In February 2023, the Financial Action Task Force (FATF) added South Africa to its grey list. This decision from the global watchdog for financial crime signalled that the country had work to do in meeting international standards for combating money laundering and terrorist financing.
When the FATF places a country on its greylist, it places the jurisdiction “under increased monitoring” due to identified weaknesses in anti-money laundering (AML) and counter financing of terrorism (CFT) legislation.
Greylisted countries must actively work with the FATF to address the identified strategic deficiencies in their regimes within agreed time frames to counter money laundering, terrorist financing, and proliferation financing before they can be removed. The FATF identified 20 legislative deficiencies that South Africa needed to address.
This placed South Africa in a precarious position, because failure to resolve the deficiencies raised by the FATF as expediently as possible would have implications for the country’s risk premium, market depth, and liquidity, mainly because of capital outflows from foreign investors.
Impact on equities
The risk posed to foreign investors arguably had the biggest impact on investment portfolios. An IMF study estimated that greylisting causes a decline in capital inflows of 7.6% of GDP over nine months.
According to a Financial Stability Review (FSR) from the South African Reserve Bank (SARB), the greylisting emerged as one of the reasons for the continued “record” outflows from the country’s capital markets in 2023.
However, it was just one of numerous existing risks that dampened foreign appetite for domestic equities, such as low growth expectations, rising interest rates, heightened exchange rate risk and the impact of load-shedding on economic growth.
In the year to November 2023, non-residents were net sellers of R98.1 billion of domestic equities and bonds, much higher than the net sales of R43.4 billion over the same period in 2022.

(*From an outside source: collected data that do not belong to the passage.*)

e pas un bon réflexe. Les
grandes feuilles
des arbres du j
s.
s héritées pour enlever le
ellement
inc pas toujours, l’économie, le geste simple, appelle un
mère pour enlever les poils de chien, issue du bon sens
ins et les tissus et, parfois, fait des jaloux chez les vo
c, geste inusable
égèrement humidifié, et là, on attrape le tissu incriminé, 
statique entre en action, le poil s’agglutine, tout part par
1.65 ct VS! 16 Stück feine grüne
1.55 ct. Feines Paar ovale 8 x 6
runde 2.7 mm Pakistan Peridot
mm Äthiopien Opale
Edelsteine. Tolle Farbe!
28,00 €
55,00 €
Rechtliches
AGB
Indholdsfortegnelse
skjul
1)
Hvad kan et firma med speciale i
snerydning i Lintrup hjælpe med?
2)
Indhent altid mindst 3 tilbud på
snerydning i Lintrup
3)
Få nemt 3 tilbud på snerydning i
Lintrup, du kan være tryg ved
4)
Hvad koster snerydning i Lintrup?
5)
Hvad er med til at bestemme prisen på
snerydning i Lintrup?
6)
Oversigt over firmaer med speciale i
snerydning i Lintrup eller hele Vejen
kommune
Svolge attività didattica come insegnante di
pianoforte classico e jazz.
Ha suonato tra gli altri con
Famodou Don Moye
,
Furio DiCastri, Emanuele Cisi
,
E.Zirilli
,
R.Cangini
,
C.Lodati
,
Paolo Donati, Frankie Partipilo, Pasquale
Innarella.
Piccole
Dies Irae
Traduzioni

However, the SARB FSR highlighted that events such as the downgrading of South Africa to sub-investment grade had a greater impact on stock market returns than did grey-listing, and markets had largely priced in the greylisting, which reduced its potential impact on markets.
Admin burden
Due to the FATF greylisting, the European Union (EU) added South Africa to its list of high-risk countries in June 2023.
This magnified the compliance burden on financial institutions in the EU, which had to apply enhanced due diligence to South African investors when processing cross-border transactions, vetting clients, verifying the sources of funds, and tracking their use.

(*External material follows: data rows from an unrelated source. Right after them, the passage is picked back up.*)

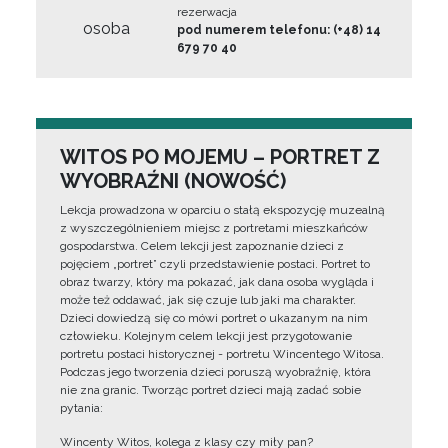
rezerwacja
osoba
pod numerem telefonu: (+48) 14
679 70 40
WITOS PO MOJEMU – PORTRET Z
WYOBRAŹNI (NOWOŚĆ)
Lekcja prowadzona w oparciu o stałą ekspozycję muzealną
z wyszczególnieniem miejsc z portretami mieszkańców
gospodarstwa. Celem lekcji jest zapoznanie dzieci z
pojęciem „portret” czyli przedstawienie postaci. Portret to
obraz twarzy, który ma pokazać, jak dana osoba wygląda i
może też oddawać, jak się czuje lub jaki ma charakter.
Dzieci dowiedzą się co mówi portret o ukazanym na nim
człowieku. Kolejnym celem lekcji jest przygotowanie
portretu postaci historycznej - portretu Wincentego Witosa.
Podczas jego tworzenia dzieci poruszą wyobraźnię, która
nie zna granic. Tworząc portret dzieci mają zadać sobie
pytania:
Wincenty Witos, kolega z klasy czy miły pan?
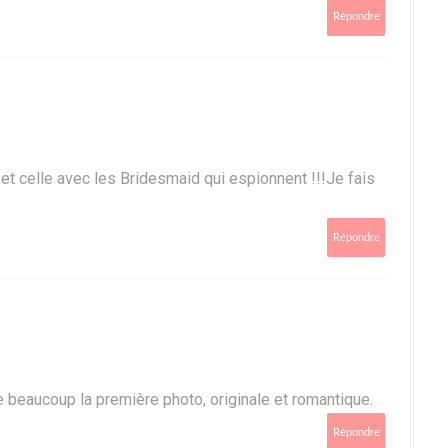
Répondre
 et celle avec les Bridesmaid qui espionnent !!!Je fais
Répondre
e beaucoup la première photo, originale et romantique.
Répondre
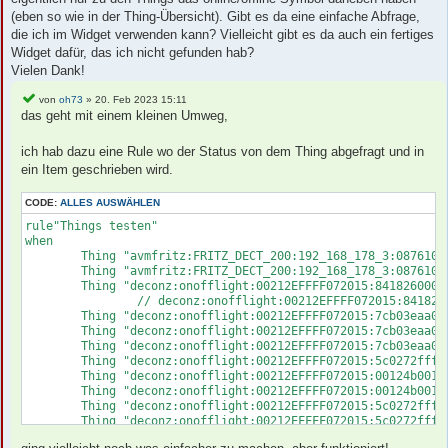
(eben so wie in der Thing-Übersicht). Gibt es da eine einfache Abfrage,
die ich im Widget verwenden kann? Vielleicht gibt es da auch ein fertiges
Widget dafür, das ich nicht gefunden hab?
Vielen Dank!
von
oh73
» 20. Feb 2023 15:11
das geht mit einem kleinen Umweg,
ich hab dazu eine Rule wo der Status von dem Thing abgefragt und in
ein Item geschrieben wird.
CODE:
ALLES AUSWÄHLEN
rule"Things testen"

when 

	Thing "avmfritz:FRITZ_DECT_200:192_168_178_3:087610076498" changed or			//

	Thing "avmfritz:FRITZ_DECT_200:192_168_178_3:087610144480" changed or			//

	Thing "deconz:onofflight:00212EFFFF072015:84182600000ee37a03" changed or		// Osram 1

		// deconz:onofflight:00212EFFFF072015:84182600000ee37a03

	Thing "deconz:onofflight:00212EFFFF072015:7cb03eaa0a01f19a03" changed or		// Osram 2

	Thing "deconz:onofflight:00212EFFFF072015:7cb03eaa0a032a9c03" changed or		// Osram 3

	Thing "deconz:onofflight:00212EFFFF072015:7cb03eaa0a02a4e803" changed or		// Osram 4

	Thing "deconz:onofflight:00212EFFFF072015:5c0272fffecbc8b501" changed or		// Ikea

	Thing "deconz:onofflight:00212EFFFF072015:00124b001cd5f9dc01" changed or		// eMylo 1

	Thing "deconz:onofflight:00212EFFFF072015:00124b001cd5f9dc02" changed or		// eMylo 2

	Thing "deconz:onofflight:00212EFFFF072015:5c0272fffe287d630b" changed or		// Lidl 1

This resulted in delays in processing times and increased documentation requirements, leading to higher monitoring and reporting costs. It also increased the costs and bureaucracy for offshore investing.
South African investors making offshore investments faced slower processing times as international institutions performed additional AML checks, and were generally required to provide more documentation about the source of funds for any offshore investments.
Looking ahead
Thanks to concerted efforts from the government and the financial services sector in South Africa, the country was removed from the FATF greylist on October 24, 2025, as all conditions were met.
Removal from the greylist improves South Africa’s international standing, which lowers the perceived risk of investing in the country.
While the AML and CFT regulatory standards implemented to exit the greylist are now permanent features of the financial system, investors should experience decreased due diligence requirements and transaction costs, making South African assets more attractive.
An improved risk profile is expected to encourage greater foreign direct investment (FDI) and boost portfolio flows into South African equities and bonds.
The increase in foreign investment should lead to a stronger and more stable rand (ZAR), which can help keep inflation in check to boost real returns.
Furthermore, a stronger rand and reduced inflation could create room for the SARB to consider further interest rate cuts, which is generally positive for risk assets like equities as lower borrowing costs generally boost economic activity and corporate profits, especially for interest-rate-sensitive sectors.
In this environment, DIY investors should keep an eye on local sectors like property and financial services, including banking and insurance, with local companies with broad offshore exposure likely to benefit most from the increased ease of doing international business.
However, it is important to keep in mind that while South Africa’s removal from the FATF greylist is a net positive, it does not solve the country’s other systemic issues, such as low economic growth, political uncertainty, and unstable energy supply. The long-term performance of your portfolio still depends on progress in these areas.